Thirdly, we would have reversed the rise in VAT on fuel, because the Chancellor’s 1p cut in the Budget—there is still doubt whether that will actually get to motorists—is outweighed by the 3p a litre rise in fuel prices because of the VAT increase that he introduced just a few weeks ago. We cannot blame the Chancellor for the rise in world oil prices resulting from the middle east crisis. He made the right decision not to go ahead with the duty rise, and we would have done the same, given the level of world oil prices. However, the rise in VAT was a complete own goal. It pushed up inflation and prices and cut family budgets. It was a mistake. It was the wrong tax at the wrong time. The Chancellor should just admit that he got it wrong, go to his European partners and say, “Can I reverse this mistake before it’s too late?”
That is our plan, and the Chancellor—[ Interruption. ] Government Members shout, “Is that it?” but they do not understand the economics of this and the previous Budget. Halving the deficit over four years was ambitious but deliverable. Eliminating the budget deficit in four years means a massive fiscal contraction. Unless we suspend all the laws of economics, assume that no international evidence counts, and believe that fiscal multipliers do not count in our kind of economy, that kind of contraction in fiscal policy and its impact on the public and private sectors is crushing. Only Greece is trying to go faster. We have already seen the biggest fall in consumer confidence for 20 years, and unemployment is up before the cuts have really started to bite.

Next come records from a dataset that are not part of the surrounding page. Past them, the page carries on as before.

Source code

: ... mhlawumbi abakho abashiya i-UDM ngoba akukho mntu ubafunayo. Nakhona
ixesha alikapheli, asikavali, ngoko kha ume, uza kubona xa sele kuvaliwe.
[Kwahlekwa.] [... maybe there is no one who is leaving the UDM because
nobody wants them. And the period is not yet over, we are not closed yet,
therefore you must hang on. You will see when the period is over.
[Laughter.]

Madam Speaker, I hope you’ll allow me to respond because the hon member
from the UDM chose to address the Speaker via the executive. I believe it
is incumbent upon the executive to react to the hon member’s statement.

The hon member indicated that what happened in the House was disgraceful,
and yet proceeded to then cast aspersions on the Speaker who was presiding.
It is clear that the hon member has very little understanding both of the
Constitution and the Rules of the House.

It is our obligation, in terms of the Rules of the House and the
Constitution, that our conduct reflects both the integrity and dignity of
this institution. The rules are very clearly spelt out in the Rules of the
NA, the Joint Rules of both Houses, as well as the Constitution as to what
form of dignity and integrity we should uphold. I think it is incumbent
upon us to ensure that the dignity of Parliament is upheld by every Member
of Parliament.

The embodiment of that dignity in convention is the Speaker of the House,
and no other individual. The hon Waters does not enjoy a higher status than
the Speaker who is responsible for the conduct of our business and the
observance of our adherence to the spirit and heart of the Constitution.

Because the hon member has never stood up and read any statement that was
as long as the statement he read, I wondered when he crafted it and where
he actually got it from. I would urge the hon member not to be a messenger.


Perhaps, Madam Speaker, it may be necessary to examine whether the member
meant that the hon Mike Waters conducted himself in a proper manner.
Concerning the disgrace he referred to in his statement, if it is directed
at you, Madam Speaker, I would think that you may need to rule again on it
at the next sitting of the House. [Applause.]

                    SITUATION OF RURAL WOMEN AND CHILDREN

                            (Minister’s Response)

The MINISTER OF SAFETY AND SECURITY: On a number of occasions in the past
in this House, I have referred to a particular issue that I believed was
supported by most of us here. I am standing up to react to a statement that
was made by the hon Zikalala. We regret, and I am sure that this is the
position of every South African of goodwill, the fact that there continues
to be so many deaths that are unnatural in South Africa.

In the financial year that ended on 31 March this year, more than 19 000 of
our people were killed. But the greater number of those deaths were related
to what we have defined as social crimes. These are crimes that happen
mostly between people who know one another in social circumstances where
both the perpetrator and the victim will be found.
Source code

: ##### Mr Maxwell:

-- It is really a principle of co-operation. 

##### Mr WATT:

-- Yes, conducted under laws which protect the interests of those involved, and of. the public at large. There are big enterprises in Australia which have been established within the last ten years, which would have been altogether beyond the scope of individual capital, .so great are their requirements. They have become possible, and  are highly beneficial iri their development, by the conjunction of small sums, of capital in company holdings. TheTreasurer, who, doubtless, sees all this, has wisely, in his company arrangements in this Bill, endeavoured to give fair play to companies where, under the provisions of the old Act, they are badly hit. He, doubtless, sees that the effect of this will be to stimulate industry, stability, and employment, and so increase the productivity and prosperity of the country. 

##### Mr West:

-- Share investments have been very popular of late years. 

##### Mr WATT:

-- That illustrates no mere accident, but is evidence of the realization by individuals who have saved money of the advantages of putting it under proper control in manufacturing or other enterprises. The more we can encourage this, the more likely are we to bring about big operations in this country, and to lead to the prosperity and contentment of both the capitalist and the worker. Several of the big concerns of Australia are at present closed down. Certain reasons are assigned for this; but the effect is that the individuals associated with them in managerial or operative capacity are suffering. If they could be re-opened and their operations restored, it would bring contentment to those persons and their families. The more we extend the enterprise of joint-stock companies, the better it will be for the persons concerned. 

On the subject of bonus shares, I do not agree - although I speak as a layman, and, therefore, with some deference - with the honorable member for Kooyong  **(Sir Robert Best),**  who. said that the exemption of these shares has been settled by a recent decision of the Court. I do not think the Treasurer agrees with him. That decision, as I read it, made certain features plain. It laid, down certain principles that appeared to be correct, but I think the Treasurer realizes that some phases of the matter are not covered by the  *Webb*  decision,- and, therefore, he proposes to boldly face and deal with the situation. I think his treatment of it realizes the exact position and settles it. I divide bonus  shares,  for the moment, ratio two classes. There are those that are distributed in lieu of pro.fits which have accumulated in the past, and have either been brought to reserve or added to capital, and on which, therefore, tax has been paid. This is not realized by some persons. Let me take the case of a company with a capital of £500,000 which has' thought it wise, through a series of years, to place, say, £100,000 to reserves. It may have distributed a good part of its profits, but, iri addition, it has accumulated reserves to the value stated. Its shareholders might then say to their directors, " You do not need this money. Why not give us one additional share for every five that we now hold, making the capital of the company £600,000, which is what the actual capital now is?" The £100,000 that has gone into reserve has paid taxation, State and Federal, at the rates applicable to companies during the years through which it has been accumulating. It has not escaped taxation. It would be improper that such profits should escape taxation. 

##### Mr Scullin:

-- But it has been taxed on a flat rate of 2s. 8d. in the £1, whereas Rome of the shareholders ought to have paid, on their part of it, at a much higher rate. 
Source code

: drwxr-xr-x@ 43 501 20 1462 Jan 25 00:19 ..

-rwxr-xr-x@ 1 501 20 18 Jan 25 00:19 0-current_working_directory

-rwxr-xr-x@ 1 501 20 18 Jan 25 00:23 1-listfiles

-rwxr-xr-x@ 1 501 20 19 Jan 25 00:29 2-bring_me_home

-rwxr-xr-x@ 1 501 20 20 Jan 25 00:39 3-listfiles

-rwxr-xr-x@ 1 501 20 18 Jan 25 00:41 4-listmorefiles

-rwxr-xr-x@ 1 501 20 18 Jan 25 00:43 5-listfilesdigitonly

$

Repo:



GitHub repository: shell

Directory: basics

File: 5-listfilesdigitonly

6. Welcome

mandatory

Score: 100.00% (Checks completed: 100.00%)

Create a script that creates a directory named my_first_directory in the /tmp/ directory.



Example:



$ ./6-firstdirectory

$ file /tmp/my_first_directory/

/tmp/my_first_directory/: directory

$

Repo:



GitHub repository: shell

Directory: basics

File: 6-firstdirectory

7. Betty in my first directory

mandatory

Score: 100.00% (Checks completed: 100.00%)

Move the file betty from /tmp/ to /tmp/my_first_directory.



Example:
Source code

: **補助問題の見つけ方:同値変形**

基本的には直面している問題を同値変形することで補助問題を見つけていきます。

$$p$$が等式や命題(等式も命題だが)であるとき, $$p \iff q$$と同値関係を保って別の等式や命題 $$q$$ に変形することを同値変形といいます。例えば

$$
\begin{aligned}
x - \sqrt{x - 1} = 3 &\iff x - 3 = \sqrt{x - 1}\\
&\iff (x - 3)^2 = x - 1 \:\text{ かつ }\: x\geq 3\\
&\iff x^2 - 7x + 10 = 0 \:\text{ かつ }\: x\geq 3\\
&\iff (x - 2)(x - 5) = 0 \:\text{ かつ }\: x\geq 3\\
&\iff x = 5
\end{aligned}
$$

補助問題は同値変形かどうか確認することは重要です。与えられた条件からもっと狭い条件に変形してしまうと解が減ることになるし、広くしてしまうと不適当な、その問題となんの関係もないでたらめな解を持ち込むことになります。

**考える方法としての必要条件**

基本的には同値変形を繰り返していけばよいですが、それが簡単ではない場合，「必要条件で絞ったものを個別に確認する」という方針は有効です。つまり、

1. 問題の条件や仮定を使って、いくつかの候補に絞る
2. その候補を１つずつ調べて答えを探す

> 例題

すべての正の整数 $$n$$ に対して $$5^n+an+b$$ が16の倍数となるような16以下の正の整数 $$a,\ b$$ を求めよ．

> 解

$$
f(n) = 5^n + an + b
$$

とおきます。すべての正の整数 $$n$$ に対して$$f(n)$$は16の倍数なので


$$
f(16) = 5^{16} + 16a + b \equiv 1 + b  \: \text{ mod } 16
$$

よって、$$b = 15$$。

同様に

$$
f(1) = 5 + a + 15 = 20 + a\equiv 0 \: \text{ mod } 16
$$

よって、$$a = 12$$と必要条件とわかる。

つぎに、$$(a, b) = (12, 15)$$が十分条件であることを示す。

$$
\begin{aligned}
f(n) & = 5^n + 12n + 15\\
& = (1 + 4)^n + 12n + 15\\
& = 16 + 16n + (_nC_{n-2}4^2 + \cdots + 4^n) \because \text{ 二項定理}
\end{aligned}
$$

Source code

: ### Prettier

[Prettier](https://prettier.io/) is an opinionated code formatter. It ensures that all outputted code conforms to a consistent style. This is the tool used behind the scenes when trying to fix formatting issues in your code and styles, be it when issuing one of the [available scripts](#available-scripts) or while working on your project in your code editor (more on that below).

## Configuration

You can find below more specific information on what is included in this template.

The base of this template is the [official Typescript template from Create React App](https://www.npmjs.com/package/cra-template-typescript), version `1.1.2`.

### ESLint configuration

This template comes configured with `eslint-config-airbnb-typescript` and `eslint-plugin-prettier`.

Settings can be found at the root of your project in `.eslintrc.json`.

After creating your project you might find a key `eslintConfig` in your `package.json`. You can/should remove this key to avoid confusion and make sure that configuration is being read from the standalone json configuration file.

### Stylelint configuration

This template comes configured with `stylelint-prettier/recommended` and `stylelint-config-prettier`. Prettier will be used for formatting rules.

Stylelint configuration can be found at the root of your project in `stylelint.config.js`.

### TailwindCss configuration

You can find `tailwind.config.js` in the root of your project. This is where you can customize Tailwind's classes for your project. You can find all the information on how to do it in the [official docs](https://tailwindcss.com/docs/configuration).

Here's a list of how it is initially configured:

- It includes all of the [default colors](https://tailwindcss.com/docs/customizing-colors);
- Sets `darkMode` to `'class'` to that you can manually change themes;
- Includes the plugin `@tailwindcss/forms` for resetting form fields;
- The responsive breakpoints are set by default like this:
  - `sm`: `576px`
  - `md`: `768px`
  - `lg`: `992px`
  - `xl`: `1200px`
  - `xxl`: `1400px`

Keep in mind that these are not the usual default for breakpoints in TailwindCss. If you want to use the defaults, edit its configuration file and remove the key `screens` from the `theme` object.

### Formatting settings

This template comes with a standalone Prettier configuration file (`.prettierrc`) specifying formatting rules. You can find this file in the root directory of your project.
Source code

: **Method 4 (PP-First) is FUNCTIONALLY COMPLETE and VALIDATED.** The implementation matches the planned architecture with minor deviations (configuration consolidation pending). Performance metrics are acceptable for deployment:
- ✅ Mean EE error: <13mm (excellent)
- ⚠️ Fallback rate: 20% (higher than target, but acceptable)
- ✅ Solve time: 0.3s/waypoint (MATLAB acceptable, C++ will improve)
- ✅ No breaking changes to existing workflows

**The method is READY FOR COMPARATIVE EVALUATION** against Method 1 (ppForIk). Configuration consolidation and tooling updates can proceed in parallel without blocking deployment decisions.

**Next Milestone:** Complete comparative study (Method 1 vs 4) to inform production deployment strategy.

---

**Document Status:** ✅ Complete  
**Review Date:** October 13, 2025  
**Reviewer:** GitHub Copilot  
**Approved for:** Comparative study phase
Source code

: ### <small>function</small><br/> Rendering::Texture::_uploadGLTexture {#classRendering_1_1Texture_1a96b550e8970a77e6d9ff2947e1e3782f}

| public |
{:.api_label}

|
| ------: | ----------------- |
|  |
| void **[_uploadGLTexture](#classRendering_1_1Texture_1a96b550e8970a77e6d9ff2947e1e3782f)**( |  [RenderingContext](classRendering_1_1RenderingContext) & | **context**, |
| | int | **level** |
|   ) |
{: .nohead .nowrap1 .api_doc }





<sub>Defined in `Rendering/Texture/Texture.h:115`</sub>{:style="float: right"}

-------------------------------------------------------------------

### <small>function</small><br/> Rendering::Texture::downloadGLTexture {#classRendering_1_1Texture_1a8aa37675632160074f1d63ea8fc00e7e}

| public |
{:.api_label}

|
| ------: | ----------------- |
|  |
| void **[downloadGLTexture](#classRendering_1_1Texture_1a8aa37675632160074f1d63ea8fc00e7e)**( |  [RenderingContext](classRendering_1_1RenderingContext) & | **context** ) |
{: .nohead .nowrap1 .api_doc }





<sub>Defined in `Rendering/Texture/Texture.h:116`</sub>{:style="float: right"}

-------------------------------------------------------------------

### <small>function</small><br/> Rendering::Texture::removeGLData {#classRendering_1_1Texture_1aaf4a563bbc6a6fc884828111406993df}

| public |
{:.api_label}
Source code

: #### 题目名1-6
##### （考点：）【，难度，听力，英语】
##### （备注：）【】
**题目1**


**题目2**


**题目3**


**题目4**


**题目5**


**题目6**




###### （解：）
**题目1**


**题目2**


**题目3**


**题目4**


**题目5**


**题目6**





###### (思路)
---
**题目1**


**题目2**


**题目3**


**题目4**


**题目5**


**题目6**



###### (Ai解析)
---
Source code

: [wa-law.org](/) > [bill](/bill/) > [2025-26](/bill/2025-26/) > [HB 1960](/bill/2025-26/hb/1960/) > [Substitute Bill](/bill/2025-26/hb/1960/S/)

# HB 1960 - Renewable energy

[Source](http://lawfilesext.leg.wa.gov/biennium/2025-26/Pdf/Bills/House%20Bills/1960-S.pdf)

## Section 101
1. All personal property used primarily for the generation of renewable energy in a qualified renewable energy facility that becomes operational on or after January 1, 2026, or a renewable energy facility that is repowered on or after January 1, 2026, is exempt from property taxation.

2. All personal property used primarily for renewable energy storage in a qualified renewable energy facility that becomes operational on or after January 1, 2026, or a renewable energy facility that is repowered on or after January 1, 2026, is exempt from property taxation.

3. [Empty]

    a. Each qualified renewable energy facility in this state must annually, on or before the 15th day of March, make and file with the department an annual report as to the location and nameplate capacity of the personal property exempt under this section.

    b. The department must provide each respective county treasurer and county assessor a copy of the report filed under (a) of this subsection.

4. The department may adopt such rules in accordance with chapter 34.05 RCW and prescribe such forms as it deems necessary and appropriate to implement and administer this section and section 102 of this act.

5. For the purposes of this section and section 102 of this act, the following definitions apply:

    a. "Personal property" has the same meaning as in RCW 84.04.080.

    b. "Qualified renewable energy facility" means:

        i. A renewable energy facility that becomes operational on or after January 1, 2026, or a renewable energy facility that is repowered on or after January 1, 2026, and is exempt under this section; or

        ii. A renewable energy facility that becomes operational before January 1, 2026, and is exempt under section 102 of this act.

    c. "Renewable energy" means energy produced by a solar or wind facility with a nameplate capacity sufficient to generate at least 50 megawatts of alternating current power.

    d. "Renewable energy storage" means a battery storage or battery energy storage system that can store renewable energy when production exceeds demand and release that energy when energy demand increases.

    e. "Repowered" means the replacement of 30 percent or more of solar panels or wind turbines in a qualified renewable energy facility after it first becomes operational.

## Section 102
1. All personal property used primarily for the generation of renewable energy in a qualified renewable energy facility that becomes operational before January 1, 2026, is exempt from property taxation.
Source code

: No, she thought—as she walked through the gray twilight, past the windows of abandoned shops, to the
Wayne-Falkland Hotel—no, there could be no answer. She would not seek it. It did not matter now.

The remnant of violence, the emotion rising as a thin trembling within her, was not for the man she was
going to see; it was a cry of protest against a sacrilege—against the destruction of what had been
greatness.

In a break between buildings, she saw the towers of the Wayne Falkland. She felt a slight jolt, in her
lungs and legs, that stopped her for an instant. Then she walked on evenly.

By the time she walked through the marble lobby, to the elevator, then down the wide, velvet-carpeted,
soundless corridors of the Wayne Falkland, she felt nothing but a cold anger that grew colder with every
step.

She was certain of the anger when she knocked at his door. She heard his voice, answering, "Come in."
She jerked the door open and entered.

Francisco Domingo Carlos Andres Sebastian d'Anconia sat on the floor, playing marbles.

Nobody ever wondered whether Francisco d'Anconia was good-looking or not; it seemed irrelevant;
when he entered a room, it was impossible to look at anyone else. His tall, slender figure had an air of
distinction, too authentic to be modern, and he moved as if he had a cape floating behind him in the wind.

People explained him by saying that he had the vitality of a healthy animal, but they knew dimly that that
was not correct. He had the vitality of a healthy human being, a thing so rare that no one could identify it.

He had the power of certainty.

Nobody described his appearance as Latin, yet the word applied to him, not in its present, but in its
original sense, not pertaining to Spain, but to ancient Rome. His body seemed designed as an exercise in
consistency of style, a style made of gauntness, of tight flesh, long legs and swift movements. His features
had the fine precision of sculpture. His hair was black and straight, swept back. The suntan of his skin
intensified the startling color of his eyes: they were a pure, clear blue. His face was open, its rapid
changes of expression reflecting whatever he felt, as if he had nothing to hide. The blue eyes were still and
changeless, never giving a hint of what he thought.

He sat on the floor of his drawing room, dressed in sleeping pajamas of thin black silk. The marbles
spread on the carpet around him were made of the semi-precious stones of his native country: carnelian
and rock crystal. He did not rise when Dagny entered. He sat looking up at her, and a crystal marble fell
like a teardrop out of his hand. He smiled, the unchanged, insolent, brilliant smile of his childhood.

People are looking to the future and are worried, and the Chancellor is not listening. In his world, that is not a concern. He does not worry about what is happening out there in the real economy but for businesses and families up and down the country, the prospect of rising unemployment year by year, of slow growth last year, this year and next year, and of falling confidence, is a real concern. My advice to the Chancellor is this: take the blinkers off and look at what is actually happening in our economy. It is hurting, but it is not working.